The most important point I want to make is that it doesn’t matter if there are some valid reasons for people to be skeptical about the effectiveness or fairness of government programs aimed at redressing past disenfranchisement and discrimination and inequality of opportunity and inequality before the law. We should expect taxpayers to be concerned about how their money is spent, and we should expect people to worry about policies that give others an advantage over them in education or business. If poverty and disparate outcomes persist in the face of programs aimed at combatting them, we should expect people to question the utility of those programs. Liberal efforts to wage a “War on Poverty” and even the playing field have not been successful across the board and should not be above critique.
But the Conservative Movement, as exemplified by Fox News, goes way beyond critique. Their political strategy/business model is based not on finding better policies to alleviate poverty, redress past wrongs, and improve the black condition in this country. Their model is based on convincing white Americans that they “can hardly get a break these days.” The model demands an increase in white racial animosity for minorities (usually blacks), along with an insistence that “secularists” are interfering in their way of life by doing things like waging a “War on Christmas.”
The main problem with this is that it involves a commitment to wage a campaign of constant 24/7 activity to make people like and trust each other less than they otherwise would.
In other words, people would be worried about the fairness of the system and the efficacy of public policy whether or not politicians told them anything. But one party/movement in this country is dedicated to telling them that they are getting screwed because they’re white, and the message remains the same even when conditions change or the specifics cannot warrant the charge. White people are told to resent and fear and mistrust minorities (particularly blacks) and secularists, and the result is that they resent and fear and mistrust those groups more. They are worse people because of the messaging they receive from the Conservative Movement. They’re angrier than they should be. They’re more afraid than they need to be. They’re more hateful than is healthy.

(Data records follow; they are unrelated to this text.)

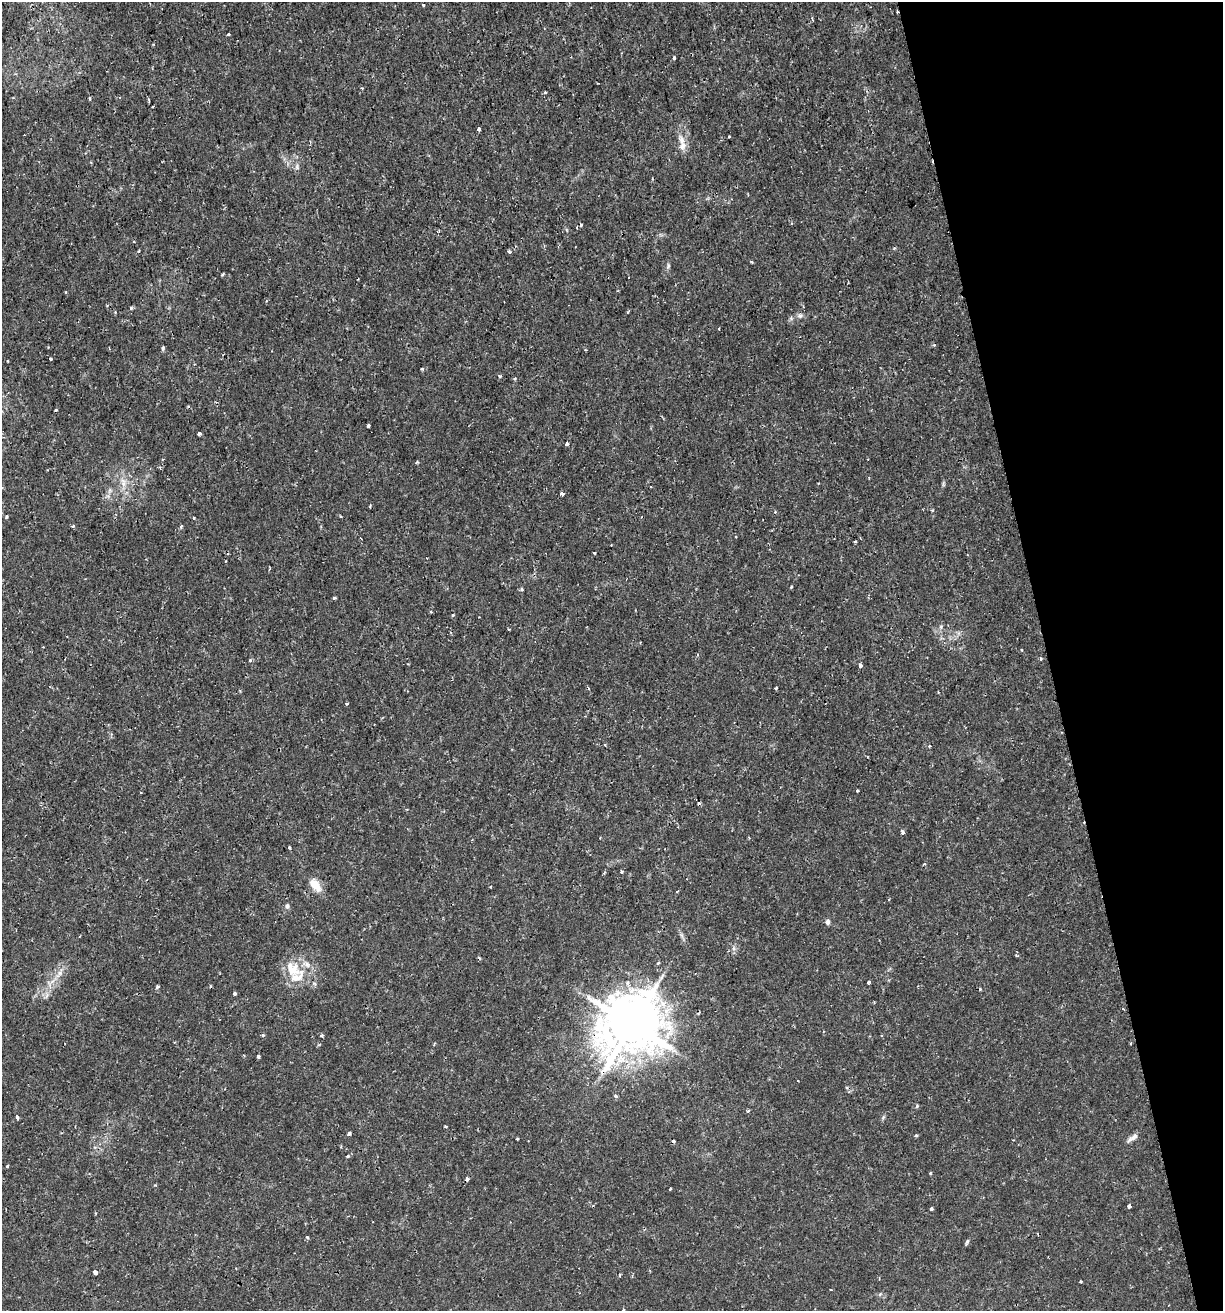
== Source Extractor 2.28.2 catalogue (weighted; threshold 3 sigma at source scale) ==
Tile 12 of 4 x 4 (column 4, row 3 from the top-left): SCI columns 3718-4938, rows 1311-2619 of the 5044 x 5237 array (HDU 1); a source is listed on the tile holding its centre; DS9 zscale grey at full resolution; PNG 1225 x 1313 px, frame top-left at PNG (2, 2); no overlay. Shown black and unused: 14% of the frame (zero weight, under 2 of 3 exposures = <1% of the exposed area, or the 3 px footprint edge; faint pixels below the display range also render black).
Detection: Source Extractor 2.28.2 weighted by HDU 2 'WHT'; one run over the whole footprint, this tile lists its part. Background 0.01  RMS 0.0013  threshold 0.0059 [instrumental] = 3 sigma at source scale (4.5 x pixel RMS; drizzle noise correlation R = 1.50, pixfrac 1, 0.0396/0.0396 arcsec/px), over >= 5 px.
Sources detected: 111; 10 cosmic-ray / hot-pixel residue — not listed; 3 inside a brighter listed object's ellipse — not listed separately; the other 98 listed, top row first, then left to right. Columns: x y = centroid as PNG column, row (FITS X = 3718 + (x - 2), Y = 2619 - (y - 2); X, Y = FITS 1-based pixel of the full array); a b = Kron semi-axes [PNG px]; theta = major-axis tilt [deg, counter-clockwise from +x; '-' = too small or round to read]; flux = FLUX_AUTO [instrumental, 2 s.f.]
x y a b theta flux
423 5 4 3 - 0.13
229 34 3 3 - 0.68
674 58 4 3 - 0.25
362 88 4 3 - 0.12
545 92 3 3 - 0.19
89 98 4 3 - 0.13
479 129 3 3 - 0.25
729 137 3 2 - 0.2
682 140 14 8 -72 0.98
297 167 7 5 -62 0.29
139 251 3 3 - 0.11
509 252 4 3 - 0.37
668 266 7 5 77 0.26
222 274 3 3 - 0.27
629 277 2 2 - 0.14
131 308 4 3 - 0.16
115 312 3 3 - 0.12
627 312 4 3 - 0.13
800 316 8 6 35 0.38
719 328 2 2 - 0.13
934 345 4 4 - 0.13
163 348 5 4 - 0.2
50 359 3 3 - 0.29
8 361 3 2 - 0.12
422 369 3 3 - 0.2
500 376 4 4 - 0.16
368 426 3 3 - 0.42
199 434 3 3 - 0.79
566 444 3 3 - 0.48
123 482 16 6 -78 0.98
562 494 4 3 - 0.86
6 516 4 3 - 0.19
194 518 3 2 - 0.26
73 526 4 4 - 0.18
181 526 5 3 - 0.23
855 541 3 3 - 0.14
594 553 3 2 - 0.14
226 561 3 2 - 0.09
791 587 3 3 - 0.18
521 589 5 4 - 0.23
334 598 3 3 - 0.19
431 612 4 3 - 0.12
941 627 5 5 - 0.22
1022 650 3 3 - 0.13
698 654 4 3 - 0.17
1041 659 4 3 - 0.15
250 660 5 4 - 0.24
860 665 4 3 - 0.54
776 688 3 3 - 0.26
347 703 3 3 - 0.42
605 745 3 3 - 0.1
929 746 3 3 - 0.25
857 791 3 3 - 0.18
141 793 3 2 - 0.12
902 832 4 4 - 0.35
290 847 3 3 - 0.17
621 871 4 4 - 0.17
315 885 17 9 -49 1.7
677 891 3 2 - 0.14
287 906 7 5 90 0.27
828 922 6 5 - 0.39
733 948 6 4 -72 0.27
1017 956 5 3 - 0.12
658 963 4 3 - 0.14
292 969 24 16 -44 3.1
59 974 15 5 52 0.86
868 982 3 3 - 1.1
627 983 7 6 - 0.54
157 987 4 4 - 0.24
235 993 3 3 - 0.35
47 995 7 4 71 0.33
1123 1009 4 2 - 0.1
632 1024 18 17 - 710
263 1035 4 3 - 0.24
322 1036 5 3 - 0.16
258 1056 4 3 - 0.42
616 1096 4 3 - 0.37
917 1106 5 4 - 0.19
748 1111 5 3 - 0.16
17 1117 4 3 - 0.7
446 1126 3 3 - 0.24
349 1134 4 3 - 0.34
916 1136 3 3 - 0.25
1132 1138 16 6 35 0.65
517 1139 3 2 - 0.15
348 1156 4 4 - 0.26
7 1166 3 3 - 0.18
930 1173 4 3 - 0.12
467 1179 4 3 - 0.37
670 1189 3 2 - 0.16
1129 1206 3 3 - 0.65
931 1208 3 3 - 0.34
307 1237 5 4 - 0.15
967 1242 8 4 65 0.22
95 1272 4 3 - 1.4
619 1275 4 3 - 0.13
1080 1282 3 3 - 0.15
623 1310 4 2 - 0.098
Overlapping masked pixels (flux is a lower limit): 2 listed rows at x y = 632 1024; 467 1179
Unlisted compact peaks at least as high as the median listed source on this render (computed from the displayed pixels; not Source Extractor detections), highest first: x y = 453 615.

This is what is so morally wrong with conservatives and their movement. They make us worse people. They divide us and fuel our worst human frailties and shortcomings. They weaken us as a nation.
And it is a (pardon the pun) progressive disease. It gets worse as the years go by.
But it mainly effects the people who are most saturated with hate-messaging, which means that a gulf has opened up between most of the country, which is growing more tolerant and open-minded about issues of race, gender, and sexuality, and the Republican Party’s political base, which has begun to abandon science because they’ve been led so far away from reality in the effort to sustain their state of fear and insecurity.
So, now we’re at the point where we are beginning to see signs that openly racist messaging is on the verge of becoming respectable again. When right-wing politicians start justifying the murder of black citizens by white police officers regardless of the specifics of the case, we’re one step below the level of just calling for a system that acknowledges white supremacy as the natural and “correct” order of things. We’re just one step away from openly saying that equality before the law is not the goal, and never should be.
Recent remarks by Rep. Peter King and Rudy Giuliani, plus the openly-expressed sentiments of countless white citizens, indicates that we’re dangerously close to a situation where white supremacy is just one side of the political argument…again.
And we have the Conservative Movement to thank for that.